*TO BE DONE*
Please answer from the article on W3C and WHATWG: how many years before the agreement did the split it reverses take place?

*EXCERPT*
——

W3C and WHATWG Agree To Work Together Over HTML and DOM
Written by Ian Elliot   
Tuesday, 28 May 2019

W3C and WHATWG have today signed an agreement that will allow for the development of a single version of the HTML and DOM specifications. This effectively reverses a split that took place seven years ago.


The announcement of the Memorandum of Understanding Between W3C and WHATWG states:

Motivated by the belief that having two distinct HTML and DOM specifications claiming to be normative is generally harmful for the community, and the mutual desire to bring the work back together, W3C and WHATWG agree to the following terms:

  • W3C and WHATWG work together on HTML and DOM, in the WHATWG repositories, to produce a Living Standard and Recommendation/Review Draft-snapshots

  • WHATWG maintains the HTML and DOM Living Standards

  • W3C facilitates community work directly in the WHATWG repositories (bridging communities, developing use cases, filing issues, writing tests, mediating issue resolution)

——

*DATA SHOWN*
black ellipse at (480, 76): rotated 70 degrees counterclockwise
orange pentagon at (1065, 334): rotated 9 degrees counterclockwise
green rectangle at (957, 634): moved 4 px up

——

*FINISHED TASK*
Seven years.